Rewrite the rows below, replacing every "minutes" with "mins" and leaving the rest as is.

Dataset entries
⟨
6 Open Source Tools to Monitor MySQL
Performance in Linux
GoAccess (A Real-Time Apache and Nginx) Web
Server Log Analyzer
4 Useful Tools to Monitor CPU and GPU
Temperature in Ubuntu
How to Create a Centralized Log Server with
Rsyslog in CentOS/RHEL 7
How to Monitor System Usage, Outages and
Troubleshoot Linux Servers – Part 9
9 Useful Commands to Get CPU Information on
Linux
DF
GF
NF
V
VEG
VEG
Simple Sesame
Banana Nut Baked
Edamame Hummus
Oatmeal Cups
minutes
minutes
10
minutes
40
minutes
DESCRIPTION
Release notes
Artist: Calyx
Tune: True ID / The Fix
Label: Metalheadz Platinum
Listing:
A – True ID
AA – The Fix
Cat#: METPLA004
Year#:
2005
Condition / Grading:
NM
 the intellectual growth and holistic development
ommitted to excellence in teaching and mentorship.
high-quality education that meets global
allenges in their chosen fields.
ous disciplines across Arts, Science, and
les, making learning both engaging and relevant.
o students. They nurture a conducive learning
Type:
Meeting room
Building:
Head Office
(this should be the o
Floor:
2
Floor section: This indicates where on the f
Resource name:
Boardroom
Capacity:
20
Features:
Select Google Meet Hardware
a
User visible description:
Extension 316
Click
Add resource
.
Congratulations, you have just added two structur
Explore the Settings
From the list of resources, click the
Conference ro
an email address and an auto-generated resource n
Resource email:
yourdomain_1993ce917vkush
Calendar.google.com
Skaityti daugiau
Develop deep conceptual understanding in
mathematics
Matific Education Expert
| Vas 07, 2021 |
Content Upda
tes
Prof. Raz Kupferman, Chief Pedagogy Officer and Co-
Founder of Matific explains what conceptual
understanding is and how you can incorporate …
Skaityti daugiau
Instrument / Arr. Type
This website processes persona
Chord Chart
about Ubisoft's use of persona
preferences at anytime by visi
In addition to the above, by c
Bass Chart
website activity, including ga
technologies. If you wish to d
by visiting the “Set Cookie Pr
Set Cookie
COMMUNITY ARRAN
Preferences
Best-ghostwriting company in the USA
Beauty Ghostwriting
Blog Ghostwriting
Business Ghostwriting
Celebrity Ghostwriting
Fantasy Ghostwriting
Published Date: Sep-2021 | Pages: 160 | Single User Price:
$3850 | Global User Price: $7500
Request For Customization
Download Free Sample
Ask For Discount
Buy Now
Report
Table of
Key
⟩
Solved exercise:
6 Open Source Tools to Monitor MySQL
Performance in Linux
GoAccess (A Real-Time Apache and Nginx) Web
Server Log Analyzer
4 Useful Tools to Monitor CPU and GPU
Temperature in Ubuntu
How to Create a Centralized Log Server with
Rsyslog in CentOS/RHEL 7
How to Monitor System Usage, Outages and
Troubleshoot Linux Servers – Part 9
9 Useful Commands to Get CPU Information on
Linux
DF
GF
NF
V
VEG
VEG
Simple Sesame
Banana Nut Baked
Edamame Hummus
Oatmeal Cups
mins
mins
10
mins
40
mins
DESCRIPTION
Release notes
Artist: Calyx
Tune: True ID / The Fix
Label: Metalheadz Platinum
Listing:
A – True ID
AA – The Fix
Cat#: METPLA004
Year#:
2005
Condition / Grading:
NM
 the intellectual growth and holistic development
ommitted to excellence in teaching and mentorship.
high-quality education that meets global
allenges in their chosen fields.
ous disciplines across Arts, Science, and
les, making learning both engaging and relevant.
o students. They nurture a conducive learning
Type:
Meeting room
Building:
Head Office
(this should be the o
Floor:
2
Floor section: This indicates where on the f
Resource name:
Boardroom
Capacity:
20
Features:
Select Google Meet Hardware
a
User visible description:
Extension 316
Click
Add resource
.
Congratulations, you have just added two structur
Explore the Settings
From the list of resources, click the
Conference ro
an email address and an auto-generated resource n
Resource email:
yourdomain_1993ce917vkush
Calendar.google.com
Skaityti daugiau
Develop deep conceptual understanding in
mathematics
Matific Education Expert
| Vas 07, 2021 |
Content Upda
tes
Prof. Raz Kupferman, Chief Pedagogy Officer and Co-
Founder of Matific explains what conceptual
understanding is and how you can incorporate …
Skaityti daugiau
Instrument / Arr. Type
This website processes persona
Chord Chart
about Ubisoft's use of persona
preferences at anytime by visi
In addition to the above, by c
Bass Chart
website activity, including ga
technologies. If you wish to d
by visiting the “Set Cookie Pr
Set Cookie
COMMUNITY ARRAN
Preferences
Best-ghostwriting company in the USA
Beauty Ghostwriting
Blog Ghostwriting
Business Ghostwriting
Celebrity Ghostwriting
Fantasy Ghostwriting
Published Date: Sep-2021 | Pages: 160 | Single User Price:
$3850 | Global User Price: $7500
Request For Customization
Download Free Sample
Ask For Discount
Buy Now
Report
Table of
Key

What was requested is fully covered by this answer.